# im trying to find a bearded dragon breeder in france



## Falkor-Dragons (May 15, 2008)

ive been told theres a high end bearded dragon breeder in france who breeds fire and ice brought from terry.
does anybody know the person if so contact details would be great as im going over in afew months


----------



## Dave W (May 6, 2009)

*would be nice to know so we could get some f&i from an alternative source !!

plus the big point there would be no import cost that would be nice.
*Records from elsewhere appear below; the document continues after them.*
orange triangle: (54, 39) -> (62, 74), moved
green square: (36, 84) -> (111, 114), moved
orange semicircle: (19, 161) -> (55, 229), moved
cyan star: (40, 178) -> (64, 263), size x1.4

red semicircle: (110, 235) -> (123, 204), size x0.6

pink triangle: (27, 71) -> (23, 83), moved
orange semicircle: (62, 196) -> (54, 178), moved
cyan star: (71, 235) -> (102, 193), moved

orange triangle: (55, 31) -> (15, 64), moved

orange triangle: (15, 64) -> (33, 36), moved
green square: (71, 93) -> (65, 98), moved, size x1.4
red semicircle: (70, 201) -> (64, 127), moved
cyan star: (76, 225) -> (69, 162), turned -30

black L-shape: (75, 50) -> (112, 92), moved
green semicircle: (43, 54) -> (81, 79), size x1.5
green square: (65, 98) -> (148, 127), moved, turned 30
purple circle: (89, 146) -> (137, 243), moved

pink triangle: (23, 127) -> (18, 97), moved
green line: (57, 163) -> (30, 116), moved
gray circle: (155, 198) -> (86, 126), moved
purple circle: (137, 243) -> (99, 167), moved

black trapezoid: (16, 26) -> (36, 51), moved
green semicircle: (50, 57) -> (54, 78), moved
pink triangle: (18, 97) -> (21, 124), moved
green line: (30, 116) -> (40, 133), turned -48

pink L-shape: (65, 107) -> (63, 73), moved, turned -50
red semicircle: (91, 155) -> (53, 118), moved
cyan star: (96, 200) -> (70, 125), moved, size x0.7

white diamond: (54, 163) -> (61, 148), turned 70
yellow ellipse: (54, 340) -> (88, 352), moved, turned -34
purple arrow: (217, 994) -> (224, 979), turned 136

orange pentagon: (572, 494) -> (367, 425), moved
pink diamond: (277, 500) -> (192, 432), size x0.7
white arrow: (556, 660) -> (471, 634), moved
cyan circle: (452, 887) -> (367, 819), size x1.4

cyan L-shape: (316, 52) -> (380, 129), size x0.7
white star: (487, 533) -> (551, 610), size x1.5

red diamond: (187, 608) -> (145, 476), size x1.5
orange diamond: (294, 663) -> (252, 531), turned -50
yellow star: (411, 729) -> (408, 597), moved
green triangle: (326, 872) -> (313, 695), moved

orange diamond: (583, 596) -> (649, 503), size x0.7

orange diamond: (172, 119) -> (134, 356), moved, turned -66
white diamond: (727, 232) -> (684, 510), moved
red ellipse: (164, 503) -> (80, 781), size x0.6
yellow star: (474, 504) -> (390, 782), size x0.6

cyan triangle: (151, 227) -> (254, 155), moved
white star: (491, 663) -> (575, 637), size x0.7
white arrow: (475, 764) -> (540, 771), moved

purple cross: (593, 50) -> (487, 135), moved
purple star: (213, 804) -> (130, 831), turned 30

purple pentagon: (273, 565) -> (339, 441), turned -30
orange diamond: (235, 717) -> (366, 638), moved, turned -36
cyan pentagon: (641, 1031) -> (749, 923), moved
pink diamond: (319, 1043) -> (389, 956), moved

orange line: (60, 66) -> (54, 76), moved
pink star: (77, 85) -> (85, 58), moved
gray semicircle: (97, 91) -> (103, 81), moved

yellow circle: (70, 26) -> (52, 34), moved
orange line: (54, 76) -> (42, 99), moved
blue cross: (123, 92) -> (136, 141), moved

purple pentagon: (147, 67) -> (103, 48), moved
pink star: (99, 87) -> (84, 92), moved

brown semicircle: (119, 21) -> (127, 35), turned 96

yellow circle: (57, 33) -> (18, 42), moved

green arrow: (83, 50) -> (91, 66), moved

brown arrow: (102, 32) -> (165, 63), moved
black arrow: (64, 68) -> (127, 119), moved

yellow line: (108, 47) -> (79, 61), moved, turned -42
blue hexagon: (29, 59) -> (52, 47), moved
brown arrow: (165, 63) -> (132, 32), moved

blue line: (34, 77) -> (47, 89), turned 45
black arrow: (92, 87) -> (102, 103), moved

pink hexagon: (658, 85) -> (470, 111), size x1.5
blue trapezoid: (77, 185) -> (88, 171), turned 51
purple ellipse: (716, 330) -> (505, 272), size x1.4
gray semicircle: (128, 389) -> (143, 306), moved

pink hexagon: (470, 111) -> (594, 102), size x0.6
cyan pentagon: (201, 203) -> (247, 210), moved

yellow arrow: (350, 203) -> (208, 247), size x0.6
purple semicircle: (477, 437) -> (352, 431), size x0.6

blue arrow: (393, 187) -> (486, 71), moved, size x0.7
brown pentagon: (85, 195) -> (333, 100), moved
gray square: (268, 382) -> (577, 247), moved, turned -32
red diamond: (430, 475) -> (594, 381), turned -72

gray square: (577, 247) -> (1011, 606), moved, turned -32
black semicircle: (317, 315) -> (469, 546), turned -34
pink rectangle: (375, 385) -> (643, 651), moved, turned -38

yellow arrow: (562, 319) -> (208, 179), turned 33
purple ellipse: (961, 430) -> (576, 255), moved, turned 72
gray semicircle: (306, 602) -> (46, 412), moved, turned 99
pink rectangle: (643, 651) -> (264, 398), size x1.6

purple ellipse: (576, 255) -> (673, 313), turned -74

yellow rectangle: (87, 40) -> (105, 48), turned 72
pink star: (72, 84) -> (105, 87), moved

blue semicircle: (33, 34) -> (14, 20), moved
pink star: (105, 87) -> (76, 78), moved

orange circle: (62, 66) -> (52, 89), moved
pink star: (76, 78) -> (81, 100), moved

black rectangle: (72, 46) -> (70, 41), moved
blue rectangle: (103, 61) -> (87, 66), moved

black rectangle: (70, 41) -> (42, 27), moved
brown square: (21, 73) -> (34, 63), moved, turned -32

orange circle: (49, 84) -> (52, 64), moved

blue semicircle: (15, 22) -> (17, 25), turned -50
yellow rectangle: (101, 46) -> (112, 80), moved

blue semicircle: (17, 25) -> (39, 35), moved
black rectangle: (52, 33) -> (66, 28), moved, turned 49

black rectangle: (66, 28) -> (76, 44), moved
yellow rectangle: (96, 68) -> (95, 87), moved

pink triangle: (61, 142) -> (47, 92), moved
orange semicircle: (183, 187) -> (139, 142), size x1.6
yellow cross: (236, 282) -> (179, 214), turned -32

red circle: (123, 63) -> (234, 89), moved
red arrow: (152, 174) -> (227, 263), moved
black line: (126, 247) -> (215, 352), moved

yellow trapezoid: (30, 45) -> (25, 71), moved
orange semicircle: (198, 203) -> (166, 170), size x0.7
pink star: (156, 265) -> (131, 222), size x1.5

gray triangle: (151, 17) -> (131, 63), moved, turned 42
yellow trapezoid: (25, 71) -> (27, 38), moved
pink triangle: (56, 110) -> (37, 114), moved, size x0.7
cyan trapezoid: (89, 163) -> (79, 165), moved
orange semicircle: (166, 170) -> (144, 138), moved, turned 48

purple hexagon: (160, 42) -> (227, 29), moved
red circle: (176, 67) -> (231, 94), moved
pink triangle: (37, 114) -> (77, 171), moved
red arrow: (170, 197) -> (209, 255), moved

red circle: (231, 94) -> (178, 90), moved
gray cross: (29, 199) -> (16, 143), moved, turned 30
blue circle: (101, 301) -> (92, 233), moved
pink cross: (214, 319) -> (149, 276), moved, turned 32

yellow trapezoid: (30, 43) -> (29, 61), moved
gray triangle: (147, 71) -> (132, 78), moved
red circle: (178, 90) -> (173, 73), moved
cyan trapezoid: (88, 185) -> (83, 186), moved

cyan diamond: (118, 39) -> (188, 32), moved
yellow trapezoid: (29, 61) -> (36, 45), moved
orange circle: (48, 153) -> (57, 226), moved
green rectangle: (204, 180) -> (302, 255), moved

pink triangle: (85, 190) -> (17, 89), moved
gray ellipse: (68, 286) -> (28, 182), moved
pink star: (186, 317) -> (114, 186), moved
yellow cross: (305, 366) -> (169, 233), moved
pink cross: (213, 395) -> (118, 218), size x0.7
let me know phil if you find him maybe you would also bring me one or two back

dave*


----------



## Falkor-Dragons (May 15, 2008)

Dave and Amy said:


> *would be nice to know so we could get some f&i from an alternative source !!
> 
> plus the big point there would be no import cost that would be nice.
> 
> ...



hi 

it would pal.

all the dragons he owns are straight from terry so are pure plus its only pennies to drive over so would be saving loads :2thumb:
will give you a pm when managed to get hold of him which shouldnt be long now with all the french forums im on lol


----------



## Dave W (May 6, 2009)

*sound good to me pal worth taking a drive over for sure i dont mind coming too and stocking up on the old tobacco products also lol*


----------



## Falkor-Dragons (May 15, 2008)

Dave and Amy said:


> *sound good to me pal worth taking a drive over for sure i dont mind coming too and stocking up on the old tobacco products also lol*


get ready comin to pick you up :no1:


----------



## Nottingham Dragons (Feb 19, 2007)

If we are doing a dragon trip i am there too pal. Get me on the way

ROAD TRIP!!!!


----------



## Anna89 (Sep 18, 2008)

Finally an excuse to go to France!! 
Have you found them yet?

Anna.


----------



## Falkor-Dragons (May 15, 2008)

Anna89 said:


> Finally an excuse to go to France!!
> Have you found them yet?
> 
> Anna.


im nearly there just waiting for someone to get back to me


----------



## Dave W (May 6, 2009)

!!!!! Roadtrip !!!!!


----------



## steve_3125 (May 20, 2009)

Definitely worth the trip if you find the breeder let me know please phil. Roadtrip for beardies would be EPIC!!! 

Steve


----------



## Falkor-Dragons (May 15, 2008)

steve_3125 said:


> Definitely worth the trip if you find the breeder let me know please phil. Roadtrip for beardies would be EPIC!!!
> 
> Steve


will do mate :2thumb:


----------